Brady traces the origin of the "Paddy Slag" sound to the influences of the band members' varied backgrounds and experiences. The band's current incarnation features Brady on vocals and guitar; Michael Berger on bass; Connor Payne on mandolin, cello, and additional vocals; Fanny Daigh on fiddle; and Jacob Pratt on drums. For Berger and Daigh, their backgrounds were studying jazz and classic violin at WSU, respectively. Pratt studied percussion in Hollywood. Payne is self-taught. So is Brady, who has no music background except the Irish pennywhistle his mother taught him and the guitar he taught himself as a kid "to impress girls," he says.
But Brady says he also learned from watching other musicians in the Irish pub scene — people like Billy Dixon, Terry Murphy, and Larry Larson.
"That's the greatest thing about the Detroit Irish music community is that it's essentially a family," he says. "They showed me their versions of the songs. I would say, 'I learned this tune and this country F chord from Terry Murphy,' and I would say that onstage to a small crowd and just give accolades to where it where it came from until it became mine — until I'd done enough to the song that it had mutated or developed into a thing that I felt was my own."
As a band, Stone Clover also acknowledges it shares inspiration with other local Irish rock bands like Bill Grogan's Goat, Black Mist, and the Codgers.
"They all have their own distinct sound, and nobody is trying to play traditional Irish music," Daigh says. "Nobody's trying to play just rock music. They're all putting their own twist on both Irish and rock."
Brady also acknowledges other national and international Irish- or Celtic-rock acts like the Pogues, Flogging Molly, and Dropkick Murphys, but says the goal with Stone Clover was to evolve beyond a typical Irish- or Celtic-punk sound. "I'm not trying to say anyone is Celtic-punk or isn't, but when you hear Celtic-punk, it follows the code, a pattern," he says. "We're trying to not be in the pattern. We're trying to break the mold."
He compares Stone Clover to a band like System of a Down, which blends Armenian and metal influences, if in spirit rather than sound. "When System of a Down got to metal or rock 'n' roll, no one ever said, 'That's Armenian music,'" he says. "They said, 'That's metal and rock 'n' roll.'"
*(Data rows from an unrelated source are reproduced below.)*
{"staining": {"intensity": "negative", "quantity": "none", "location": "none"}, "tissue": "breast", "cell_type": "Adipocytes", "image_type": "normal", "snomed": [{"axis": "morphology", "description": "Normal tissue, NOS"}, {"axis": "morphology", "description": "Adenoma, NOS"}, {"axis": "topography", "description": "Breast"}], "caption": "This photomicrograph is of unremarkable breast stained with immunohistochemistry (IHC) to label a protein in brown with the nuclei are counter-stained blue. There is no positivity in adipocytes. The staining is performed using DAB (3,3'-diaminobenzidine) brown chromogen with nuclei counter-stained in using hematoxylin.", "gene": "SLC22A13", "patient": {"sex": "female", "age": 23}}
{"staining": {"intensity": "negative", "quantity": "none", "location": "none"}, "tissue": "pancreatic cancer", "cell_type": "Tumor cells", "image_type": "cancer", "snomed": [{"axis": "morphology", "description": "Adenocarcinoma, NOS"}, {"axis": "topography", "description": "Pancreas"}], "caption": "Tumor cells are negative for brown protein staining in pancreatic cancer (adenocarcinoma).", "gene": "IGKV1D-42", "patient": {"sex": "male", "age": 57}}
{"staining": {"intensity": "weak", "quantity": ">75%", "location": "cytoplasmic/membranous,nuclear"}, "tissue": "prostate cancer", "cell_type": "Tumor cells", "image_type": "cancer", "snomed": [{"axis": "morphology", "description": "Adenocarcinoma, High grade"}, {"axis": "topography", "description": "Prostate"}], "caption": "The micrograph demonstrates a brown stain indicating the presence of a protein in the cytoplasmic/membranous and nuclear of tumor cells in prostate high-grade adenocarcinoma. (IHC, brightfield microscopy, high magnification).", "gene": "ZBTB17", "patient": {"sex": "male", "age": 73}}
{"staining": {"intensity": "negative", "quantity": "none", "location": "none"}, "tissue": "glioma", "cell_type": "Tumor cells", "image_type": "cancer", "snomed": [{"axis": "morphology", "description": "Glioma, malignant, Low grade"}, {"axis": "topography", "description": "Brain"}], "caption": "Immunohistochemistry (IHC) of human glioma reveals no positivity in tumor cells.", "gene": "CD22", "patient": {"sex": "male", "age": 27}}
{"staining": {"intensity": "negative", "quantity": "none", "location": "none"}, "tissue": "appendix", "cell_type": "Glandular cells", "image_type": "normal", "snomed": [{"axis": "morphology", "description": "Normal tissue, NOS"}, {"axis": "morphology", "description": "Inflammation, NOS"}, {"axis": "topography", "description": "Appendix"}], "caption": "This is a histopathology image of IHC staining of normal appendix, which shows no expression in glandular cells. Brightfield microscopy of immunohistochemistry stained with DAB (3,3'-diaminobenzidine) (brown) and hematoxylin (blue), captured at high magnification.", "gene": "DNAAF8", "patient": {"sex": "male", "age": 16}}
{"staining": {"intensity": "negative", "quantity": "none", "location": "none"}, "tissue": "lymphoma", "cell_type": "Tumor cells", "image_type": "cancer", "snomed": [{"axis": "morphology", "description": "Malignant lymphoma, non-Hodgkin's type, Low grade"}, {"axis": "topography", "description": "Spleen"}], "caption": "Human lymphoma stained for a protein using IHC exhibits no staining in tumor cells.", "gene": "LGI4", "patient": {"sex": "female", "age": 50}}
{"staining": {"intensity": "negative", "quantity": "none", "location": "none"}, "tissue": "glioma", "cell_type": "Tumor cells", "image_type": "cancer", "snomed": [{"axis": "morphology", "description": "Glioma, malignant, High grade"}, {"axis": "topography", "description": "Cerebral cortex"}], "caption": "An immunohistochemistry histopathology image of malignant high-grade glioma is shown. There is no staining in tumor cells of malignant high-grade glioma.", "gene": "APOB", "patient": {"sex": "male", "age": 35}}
"Tradition is a very important thing and a very beautiful thing that we all learned from," Daigh says. "But there's no moving forward until you create something yourself. And that's what we're trying to do."
Which brings us back to Saint Patrick's Day — a time to celebrate Detroit's Irish community. "The whole community is supportive to carry on the music to the next generation," Brady says. "As long as long as everybody's working as a team and celebrating the music and continuing the tradition, that's what it's all about."
"And that's the thing that's special about Detroit for Saint Patrick's Day," he says. "It's a camaraderie thing. Everyone is a part of that family. We're all here for the same reason — to have fun, to enjoy and celebrate life together. Everyone is welcome. And I like it that way. I want everyone to be a part of it."
Stone Clover have a number of gigs planned on and around Saint Patrick's Day. The band will perform a free show at 8 p.m. on Saturday, March 16 at Soaring Eagle Casino & Resorts, 6800 Soaring Eagle Blvd., Mount Pleasant; 989-775-5777; soaringeaglecasino.com. The band will perform starting at 10 a.m. on Sunday, March 17 at the Old Shillelagh, 349 Monroe St., Detroit; 313-964-0007; oldshillelagh.com; Cover is $20. They will perform again later that day opening for Gaelic Storm at the Buick Event Center; 812 Leith St., Flint; 810-487-4550; buickcityevents.com; doors are 7 p.m. and tickets start at $25.
Doug Coombe contributed to this report.